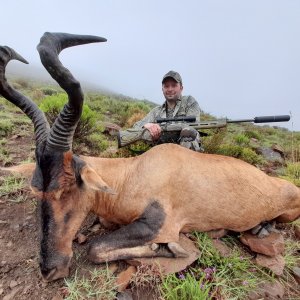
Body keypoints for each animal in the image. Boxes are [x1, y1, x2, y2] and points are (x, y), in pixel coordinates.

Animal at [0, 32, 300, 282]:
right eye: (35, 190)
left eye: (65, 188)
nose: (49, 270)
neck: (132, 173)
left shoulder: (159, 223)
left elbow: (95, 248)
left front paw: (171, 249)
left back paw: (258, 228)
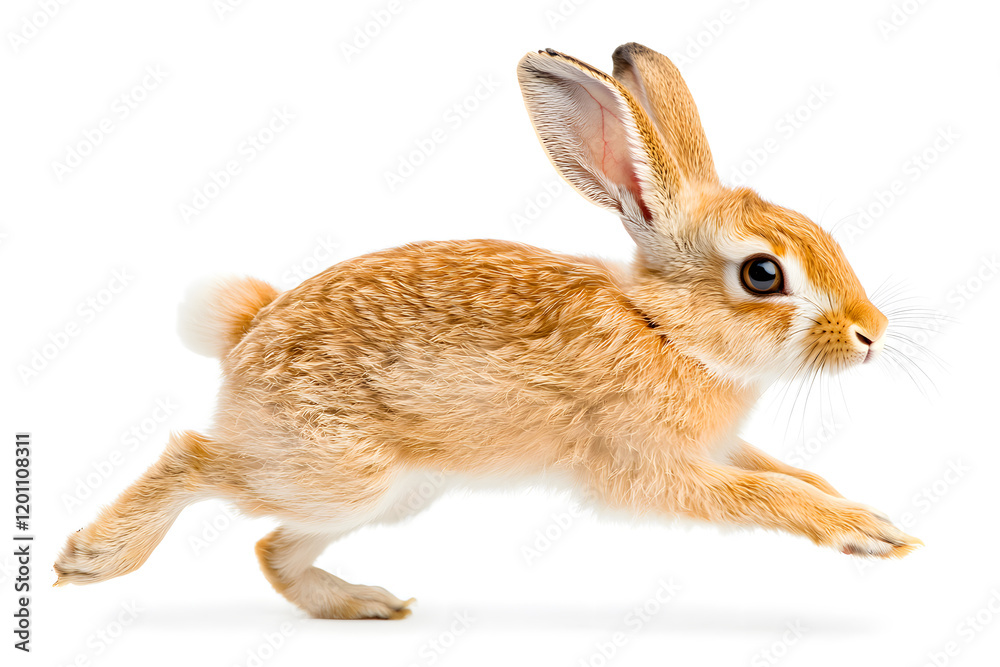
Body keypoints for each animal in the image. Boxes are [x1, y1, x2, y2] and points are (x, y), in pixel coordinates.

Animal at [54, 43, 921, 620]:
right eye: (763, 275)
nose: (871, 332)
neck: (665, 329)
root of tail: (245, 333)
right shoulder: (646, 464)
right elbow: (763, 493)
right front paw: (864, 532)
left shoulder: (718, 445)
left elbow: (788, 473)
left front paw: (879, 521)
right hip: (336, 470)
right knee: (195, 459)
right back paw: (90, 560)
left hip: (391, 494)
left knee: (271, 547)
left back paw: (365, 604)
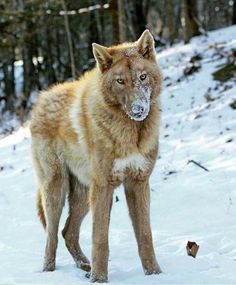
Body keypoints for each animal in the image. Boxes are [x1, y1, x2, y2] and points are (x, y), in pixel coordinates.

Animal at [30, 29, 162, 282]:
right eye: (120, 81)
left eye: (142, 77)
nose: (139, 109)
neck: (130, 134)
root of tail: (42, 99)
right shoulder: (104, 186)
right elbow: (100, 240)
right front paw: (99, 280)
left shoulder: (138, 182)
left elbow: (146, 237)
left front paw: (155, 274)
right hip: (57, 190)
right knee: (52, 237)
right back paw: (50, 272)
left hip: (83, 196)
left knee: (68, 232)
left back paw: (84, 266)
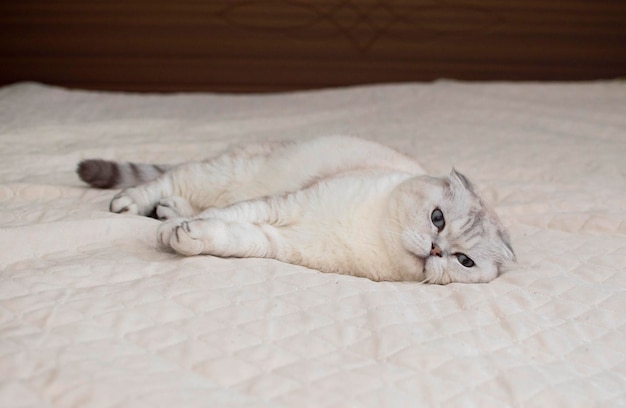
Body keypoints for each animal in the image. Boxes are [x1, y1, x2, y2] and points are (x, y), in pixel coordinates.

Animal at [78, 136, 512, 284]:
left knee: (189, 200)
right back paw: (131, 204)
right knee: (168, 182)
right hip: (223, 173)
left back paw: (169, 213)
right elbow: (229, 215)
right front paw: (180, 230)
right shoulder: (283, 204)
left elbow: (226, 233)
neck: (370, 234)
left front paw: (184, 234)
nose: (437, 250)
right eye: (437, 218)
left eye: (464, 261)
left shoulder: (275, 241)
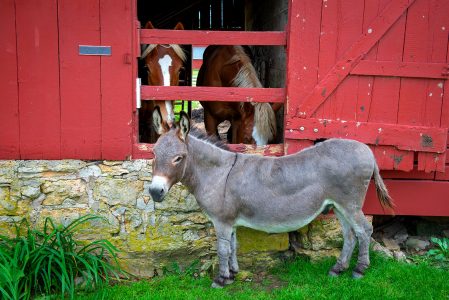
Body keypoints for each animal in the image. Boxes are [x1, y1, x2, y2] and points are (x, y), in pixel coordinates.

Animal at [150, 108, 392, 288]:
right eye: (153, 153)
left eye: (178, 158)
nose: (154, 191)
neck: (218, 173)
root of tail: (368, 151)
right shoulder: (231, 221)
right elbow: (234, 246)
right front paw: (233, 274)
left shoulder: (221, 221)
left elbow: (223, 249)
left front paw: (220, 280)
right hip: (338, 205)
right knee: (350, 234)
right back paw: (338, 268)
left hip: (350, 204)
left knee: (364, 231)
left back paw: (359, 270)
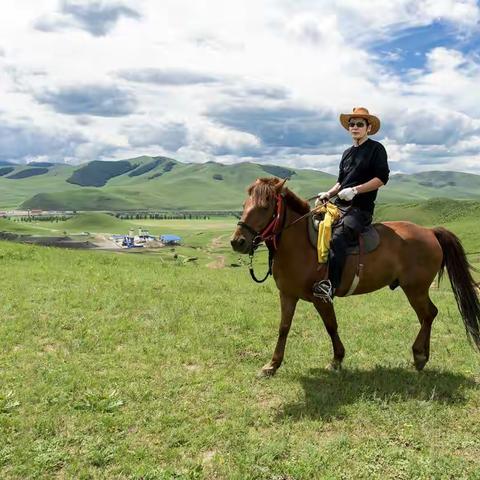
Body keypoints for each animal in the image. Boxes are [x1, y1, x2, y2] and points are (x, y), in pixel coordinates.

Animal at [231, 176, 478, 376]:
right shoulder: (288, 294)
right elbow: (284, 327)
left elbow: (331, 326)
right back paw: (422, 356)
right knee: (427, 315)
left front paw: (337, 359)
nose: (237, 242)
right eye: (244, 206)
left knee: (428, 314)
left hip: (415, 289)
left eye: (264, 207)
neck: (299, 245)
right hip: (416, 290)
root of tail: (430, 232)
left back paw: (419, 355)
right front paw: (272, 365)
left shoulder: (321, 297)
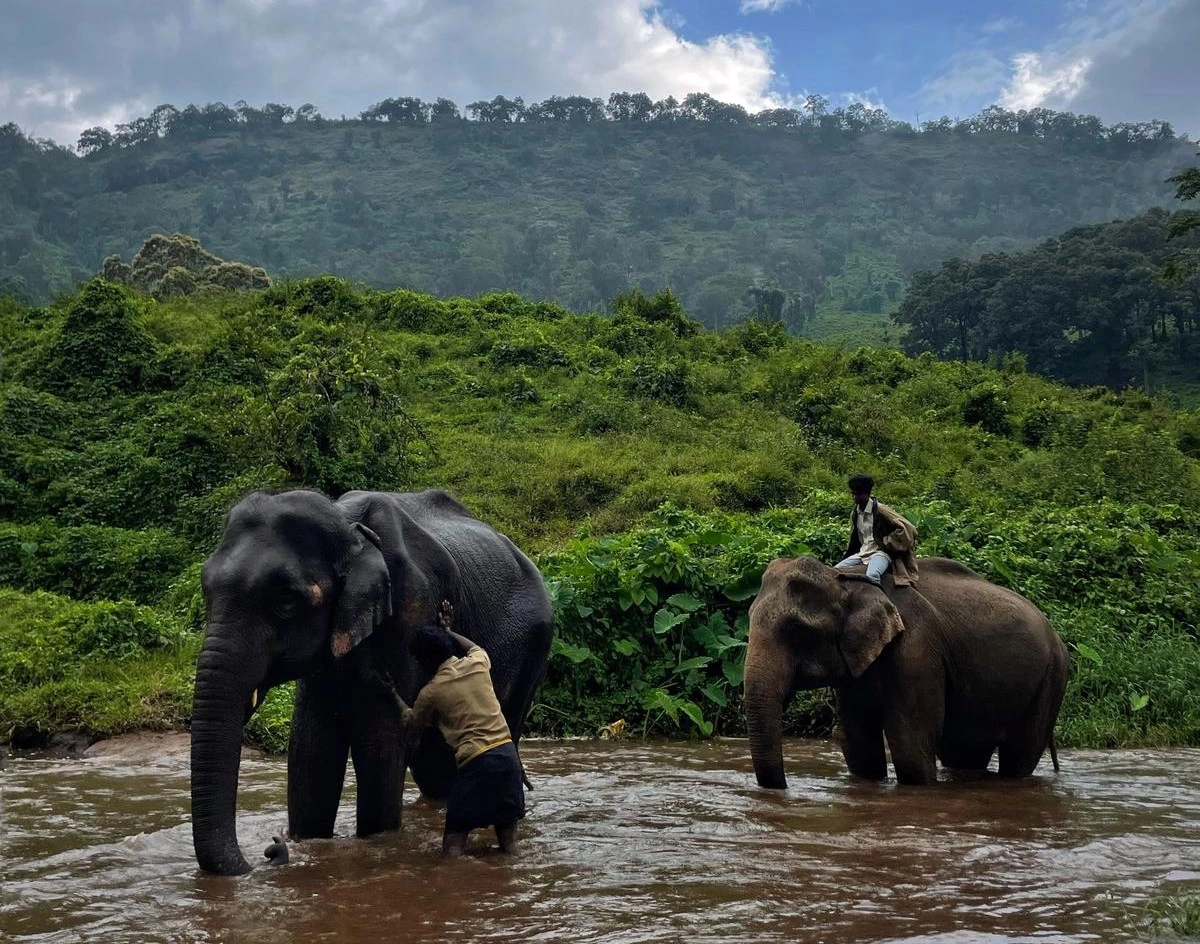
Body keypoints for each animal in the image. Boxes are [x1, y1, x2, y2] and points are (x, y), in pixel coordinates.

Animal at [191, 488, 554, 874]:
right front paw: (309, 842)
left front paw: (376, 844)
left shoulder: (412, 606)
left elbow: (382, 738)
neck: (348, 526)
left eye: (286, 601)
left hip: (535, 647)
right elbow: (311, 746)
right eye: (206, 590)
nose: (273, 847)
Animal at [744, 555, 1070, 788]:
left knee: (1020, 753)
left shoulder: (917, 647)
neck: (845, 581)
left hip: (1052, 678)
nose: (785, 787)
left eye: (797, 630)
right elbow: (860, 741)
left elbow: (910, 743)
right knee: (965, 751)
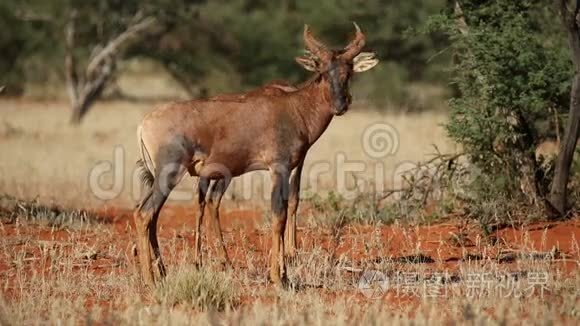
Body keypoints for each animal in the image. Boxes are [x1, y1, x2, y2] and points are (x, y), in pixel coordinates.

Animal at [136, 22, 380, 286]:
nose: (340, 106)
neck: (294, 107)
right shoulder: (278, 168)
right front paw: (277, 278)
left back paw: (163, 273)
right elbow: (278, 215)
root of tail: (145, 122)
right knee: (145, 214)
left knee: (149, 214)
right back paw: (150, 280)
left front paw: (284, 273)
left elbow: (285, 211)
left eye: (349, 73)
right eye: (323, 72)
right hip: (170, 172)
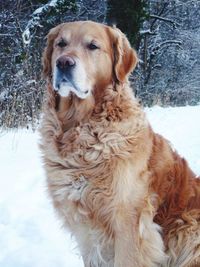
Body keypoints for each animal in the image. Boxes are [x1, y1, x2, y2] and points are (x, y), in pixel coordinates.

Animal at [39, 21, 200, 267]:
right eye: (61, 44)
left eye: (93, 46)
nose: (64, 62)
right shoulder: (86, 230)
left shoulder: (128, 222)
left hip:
■ ■ ■
From the material above, output only the span of lines that starts at the one containing "right back paw: (90, 560)" and finishes at the one containing "left knee: (428, 314)", word for word and free of pictures.

Solution for this problem
right back paw: (90, 560)
left hip: (391, 494)
left knee: (271, 547)
left back paw: (365, 604)
Body keypoints for each animal in the image. Boxes are [x1, y1, x2, y2] and points are (x, y), in pixel coordinates.

Animal at [30, 29, 162, 282]:
right eye: (120, 81)
left eye: (142, 77)
nose: (139, 109)
neck: (130, 134)
root of tail: (42, 99)
right shoulder: (104, 186)
right elbow: (100, 240)
right front paw: (99, 280)
left shoulder: (138, 182)
left elbow: (146, 237)
left front paw: (155, 274)
right hip: (57, 190)
right knee: (52, 237)
right back paw: (50, 272)
left hip: (83, 196)
left knee: (68, 232)
left back paw: (84, 266)
Body keypoints for each animal in the image. Boxes are [x1, y1, x2, y2] and points are (x, y), in pixel coordinates.

Animal at [78, 136, 512, 284]:
left knee: (189, 200)
right back paw: (131, 204)
right knee: (168, 182)
right hip: (223, 173)
left back paw: (169, 213)
right elbow: (229, 215)
right front paw: (180, 230)
right shoulder: (283, 204)
left elbow: (226, 233)
neck: (370, 234)
left front paw: (184, 234)
nose: (437, 250)
right eye: (437, 218)
left eye: (464, 261)
left shoulder: (275, 241)
Body keypoints for each animal in the image. Boxes are [x1, y1, x2, y2] and points are (x, y), in pixel coordinates.

Animal at [150, 108, 392, 288]:
right eye: (153, 153)
left eye: (178, 158)
nose: (154, 191)
neck: (218, 173)
root of tail: (368, 151)
right shoulder: (231, 221)
right elbow: (234, 246)
right front paw: (233, 274)
left shoulder: (221, 221)
left elbow: (223, 249)
left front paw: (220, 280)
right hip: (338, 205)
right knee: (350, 234)
right back paw: (338, 268)
left hip: (350, 204)
left knee: (364, 231)
left back paw: (359, 270)
Body keypoints for each animal in the image. Boxes are [x1, y1, x2, y2] and points are (x, y), in pixel coordinates.

Animal at [231, 176, 478, 376]:
right shoulder: (288, 294)
right elbow: (284, 327)
left elbow: (331, 326)
right back paw: (422, 356)
right knee: (427, 315)
left front paw: (337, 359)
nose: (237, 242)
right eye: (244, 206)
left knee: (428, 314)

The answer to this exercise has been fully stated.